Prior to the onset of the COVID-19 pandemic, FATF issued a second warning that substantial amounts of money were “suspected to be laundered out of China into the Australian real estate market”.
The Australian Transaction Reports and Analysis Centre (AUSTRAC) also warned the government that “laundering of illicit funds through real estate is an established money laundering method in Australia”.
Over the past two decades, billions of dollars are believed to have been laundered through Australian residences, predominantly by Chinese nationals.
Furthermore, the ‘golden ticket’ visa, an initiative launched by former Labor Treasurer Chris Bowen in 2012 has contributed to the facilitation of money laundering.
China comprises around 90% of successful ‘golden ticket’ visa applicants. A minimum investment of $5 million is required for the Significant Investor Visa program, which has been approved for more than 20,000 Chinese nationals.
These ‘golden ticket’ visas confer permanent residency in Australia automatically. And unlike other visa categories, they do not require English language proficiency.
For years, anti-corruption advocates have called for the abolition of these visas, asserting that they are used by corrupt officials to launder funds and enter Australia.
The abolition of the ‘golden ticket’ visa program has also been advocated by Australia’s Productivity Commission, which has identified the visa as a conduit for laundering ‘dirty money’ into the country.
Similar ‘golden ticket’ visa programs have already been discontinued in other developed nations.
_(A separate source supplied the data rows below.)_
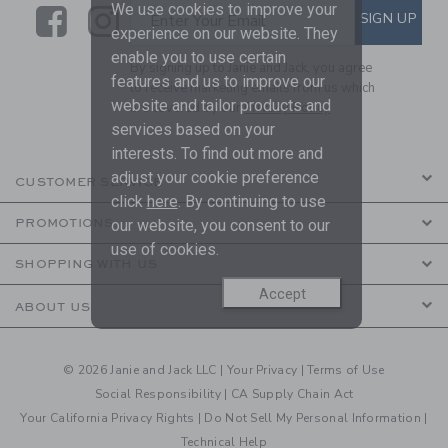
We use cookies to improve your
Link
Link
SUBSCRIBE TO EMAIL ALE
SIGN UP
Enter Your Email
experience on our website. They
enable you to use certain
By signing up to Janie and Jack, you agree
features and us to improve our
to receive marketing emails from us which
website and tailor products and
are covered by our
Privacy Policy
services based on your
interests. To find out more and
adjust your cookie preference
CUSTOMER SERVICE
click
here
. By continuing to use
our website, you consent to our
PROMOTIONS
use of cookies.
SHOPPING WITH US
Accept
ABOUT US
© 2026 Janie and Jack LLC |
Your Privacy
|
Terms of Use
Social Responsibility
|
CA Supply Chain Act
Your California Privacy Rights
|
Do Not Sell My Personal Information
|
Technical Help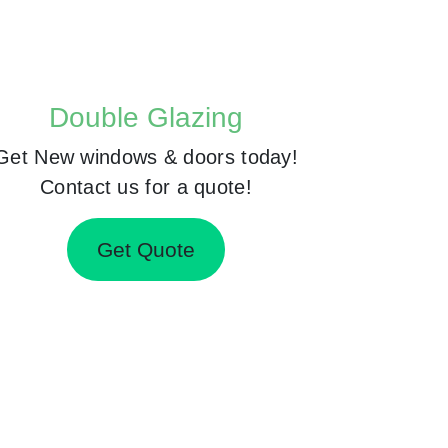
Double Glazing
Get New windows & doors today!
Contact us for a quote!
Get Quote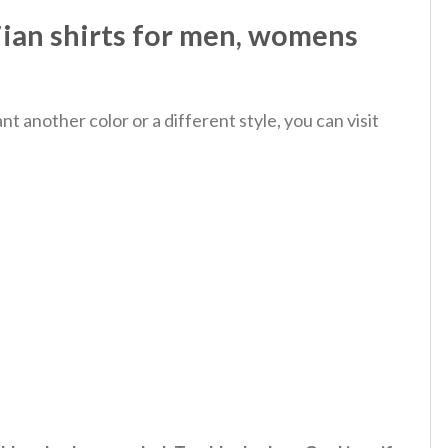
ian shirts for men, womens
 another color or a different style, you can visit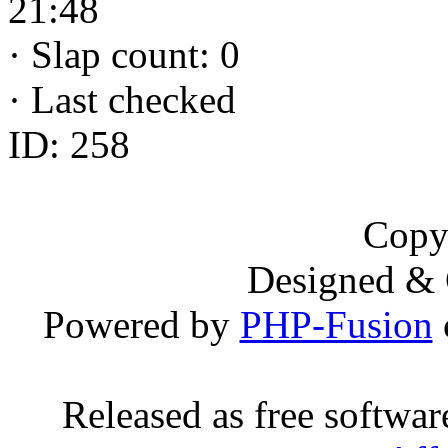
21:48
·
Slap count: 0
·
Last checked
ID: 258
Copy
Designed &
Powered by
PHP-Fusion
Released as free softwa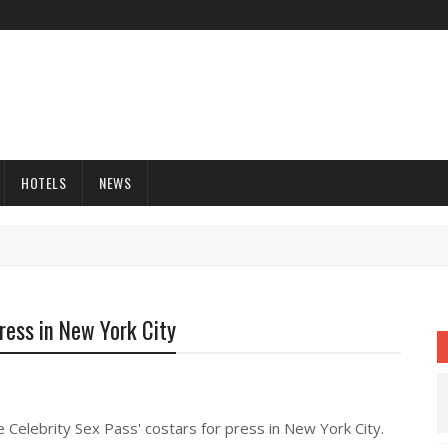
HOTELS
NEWS
Dress in New York City
e Celebrity Sex Pass' costars for press in New York City.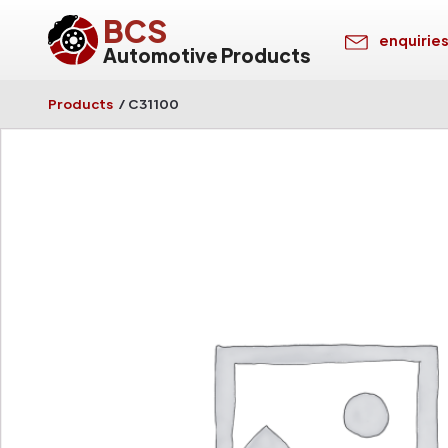
BCS
enquirie
Automotive Products
Products
/
C31100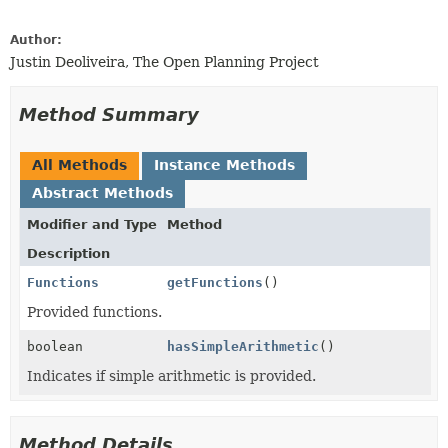
Author:
Justin Deoliveira, The Open Planning Project
Method Summary
All Methods
Instance Methods
Abstract Methods
Modifier and Type
Method
Description
Functions
getFunctions
()
Provided functions.
boolean
hasSimpleArithmetic
()
Indicates if simple arithmetic is provided.
Method Details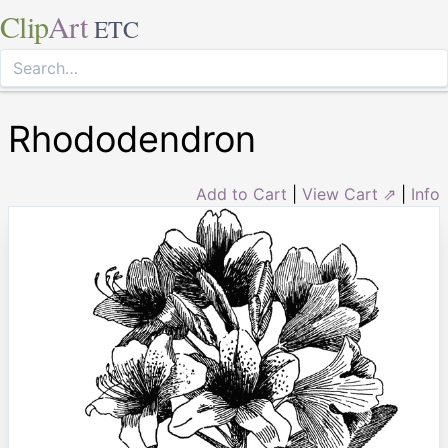
Clip
Art
ETC
Rhododendron
Add to Cart
|
View Cart ⇗
|
Info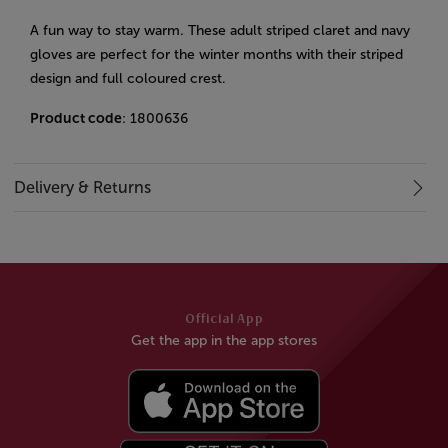
A fun way to stay warm. These adult striped claret and navy
gloves are perfect for the winter months with their striped
design and full coloured crest.
Product code
: 1800636
Delivery & Returns
Official App
Get the app in the app stores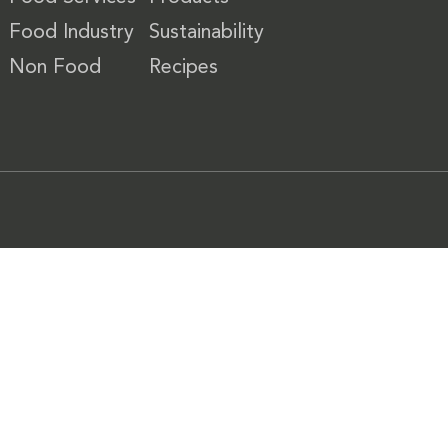
Food Industry
Sustainability
Non Food
Recipes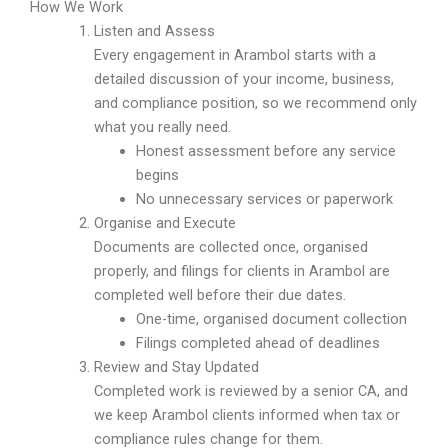
How We Work
Listen and Assess
Every engagement in Arambol starts with a
detailed discussion of your income, business,
and compliance position, so we recommend only
what you really need.
Honest assessment before any service
begins
No unnecessary services or paperwork
Organise and Execute
Documents are collected once, organised
properly, and filings for clients in Arambol are
completed well before their due dates.
One-time, organised document collection
Filings completed ahead of deadlines
Review and Stay Updated
Completed work is reviewed by a senior CA, and
we keep Arambol clients informed when tax or
compliance rules change for them.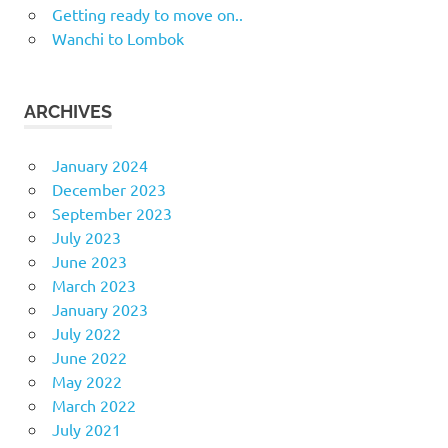
Getting ready to move on..
Wanchi to Lombok
ARCHIVES
January 2024
December 2023
September 2023
July 2023
June 2023
March 2023
January 2023
July 2022
June 2022
May 2022
March 2022
July 2021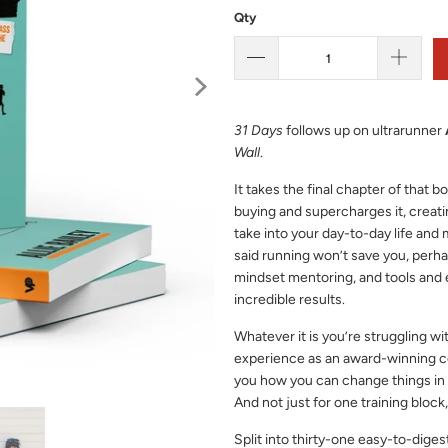
Qty
31 Days
follows up on ultrarunner
Wall
.
It takes the final chapter of that 
buying and supercharges it, creati
take into your day-to-day life and 
said running won’t save you, perhap
mindset mentoring, and tools and 
incredible results.
Whatever it is you’re struggling wit
experience as an award-winning co
you how you can change things in y
And not just for one training block,
Split into thirty-one easy-to-diges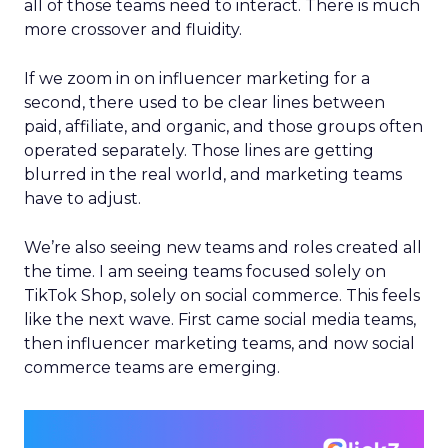
all of those teams need to interact. There is much
more crossover and fluidity.
If we zoom in on influencer marketing for a
second, there used to be clear lines between
paid, affiliate, and organic, and those groups often
operated separately. Those lines are getting
blurred in the real world, and marketing teams
have to adjust.
We’re also seeing new teams and roles created all
the time. I am seeing teams focused solely on
TikTok Shop, solely on social commerce. This feels
like the next wave. First came social media teams,
then influencer marketing teams, and now social
commerce teams are emerging.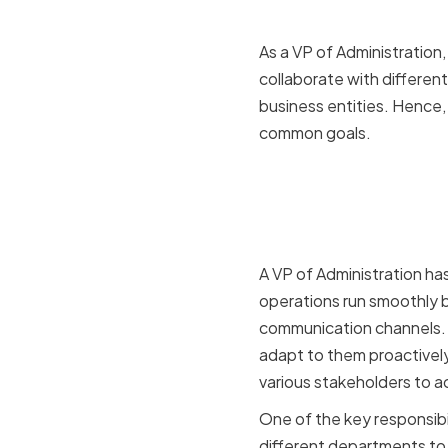
As a VP of Administration
collaborate with differe
business entities. Hence, 
common goals.
The Role of
Organizat
A VP of Administration has
operations run smoothly b
communication channels. M
adapt to them proactively.
various stakeholders to a
One of the key responsibil
different departments to 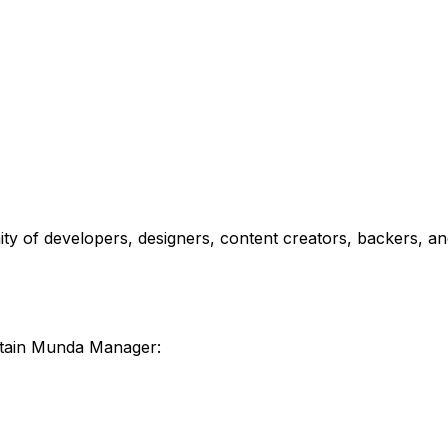
y of developers, designers, content creators, backers, a
tain Munda Manager: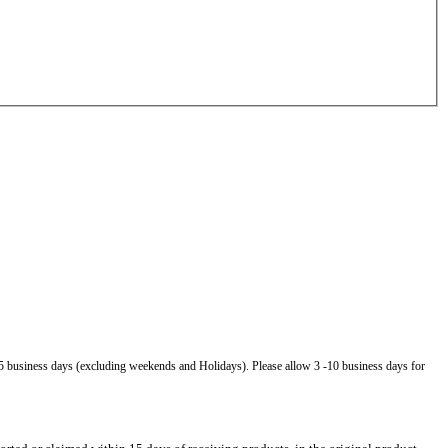
5 business days (excluding weekends and Holidays). Please allow 3 -10 business days for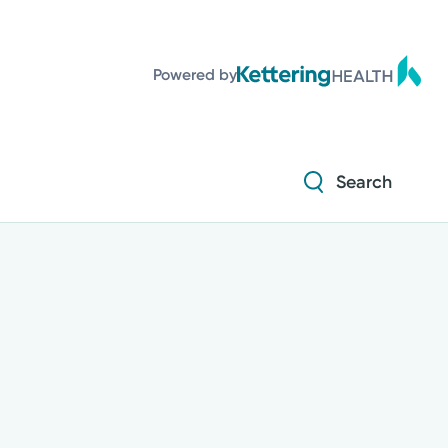
Powered by
Search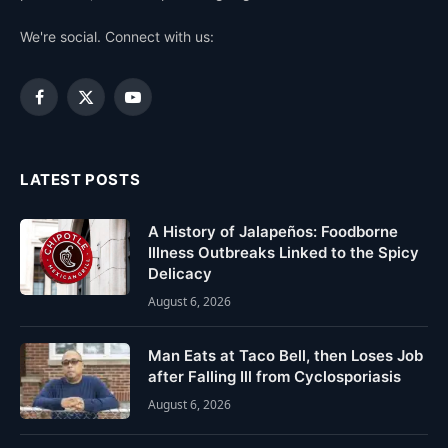
We're social. Connect with us:
Facebook
X
YouTube
(Twitter)
LATEST POSTS
A History of Jalapeños: Foodborne
Illness Outbreaks Linked to the Spicy
Delicacy
August 6, 2026
Man Eats at Taco Bell, then Loses Job
after Falling Ill from Cyclosporiasis
August 6, 2026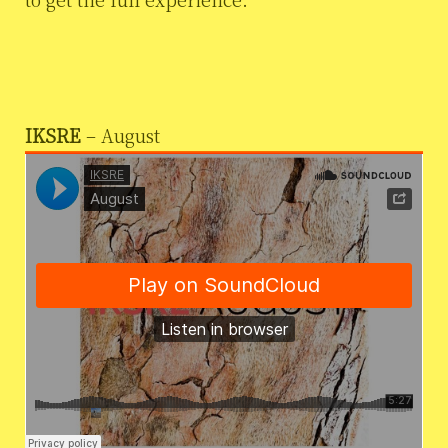
IKSRE
– August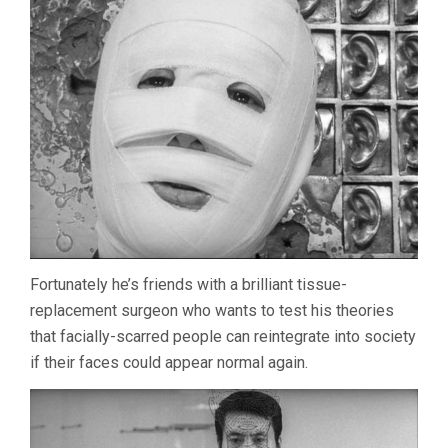
HIROSHI
TESHIGAHARA
Fortunately he’s friends with a brilliant tissue-
replacement surgeon who wants to test his theories
that facially-scarred people can reintegrate into society
if their faces could appear normal again.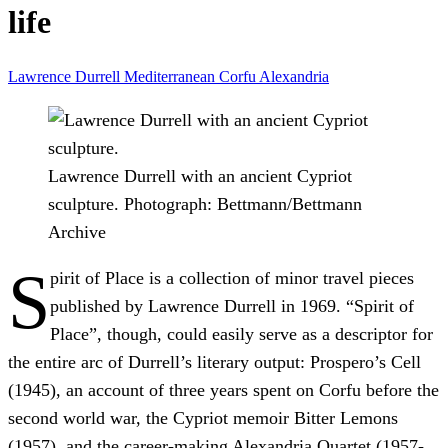
life
Lawrence Durrell
Mediterranean
Corfu
Alexandria
Lawrence Durrell with an ancient Cypriot
sculpture.
Photograph: Bettmann/Bettmann
Archive
S
pirit of Place is a collection of minor travel pieces
published by Lawrence Durrell in 1969. “Spirit of
Place”, though, could easily serve as a descriptor for
the entire arc of Durrell’s literary output: Prospero’s Cell
(1945), an account of three years spent on Corfu before the
second world war, the Cypriot memoir Bitter Lemons
(1957), and the career-making Alexandria Quartet (1957-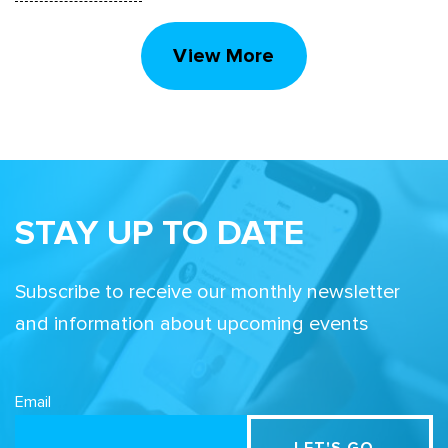
View More
STAY UP TO DATE
Subscribe to receive our monthly newsletter
and information about upcoming events
Email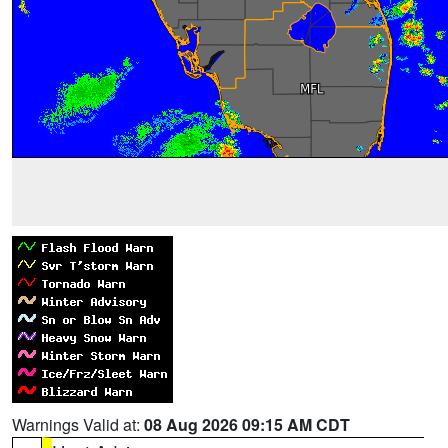
Warnings Valid at:
08 Aug 2026 09:15 AM CDT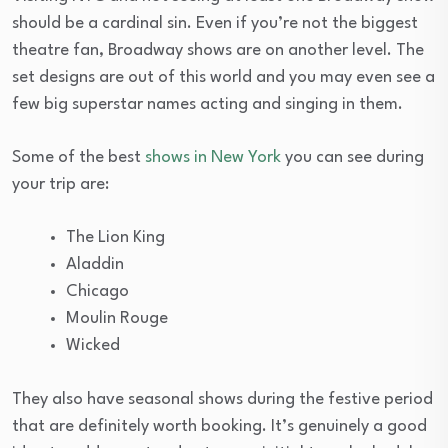
should be a cardinal sin. Even if you’re not the biggest
theatre fan, Broadway shows are on another level. The
set designs are out of this world and you may even see a
few big superstar names acting and singing in them.
Some of the best
shows in New York
you can see during
your trip are:
The Lion King
Aladdin
Chicago
Moulin Rouge
Wicked
They also have seasonal shows during the festive period
that are definitely worth booking. It’s genuinely a good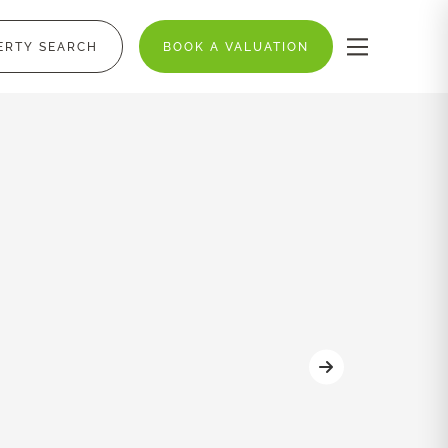
ERTY SEARCH
BOOK A VALUATION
This, coupled with Australia’s lax AML regulations, has rendered Australia’s homes an attractive target for money laundering.
The time has come to plug the loopholes:
Like Groundhog Day, the Albanese Government is currently engaged in another round of industry consultation regarding the Tranche 2 AML laws.
The potential application of these regulations could subject over one hundred thousand real estate gatekeepers to AML scrutiny. This has incited further opposition from the impacted industries.
Similar stakeholder consultations were thwarted by these vested interests in 2008, 2010, 2012, 2014, and 2017.
Thus, there is apprehension that if they are successful once more, the implementation of the global AML regulations that Australia agreed to establish in 2003 would be put on hold indefinitely.
It is imperative that the Albanese Government end the twenty-year cycle of obstruction and enforce the Tranche 2 AML regulations once and for all.
Additionally, the government should implement the Productivity Commission’s recommendation to discontinue the ‘golden ticket’ visa program and prohibit the purchase of established Australian homes by temporary migrants.
Otherwise, foreign buyers will continue to outbid Australian citizens and permanent residents for housing, and the country’s housing market will continue to attract and conceal illicit funds from offshore.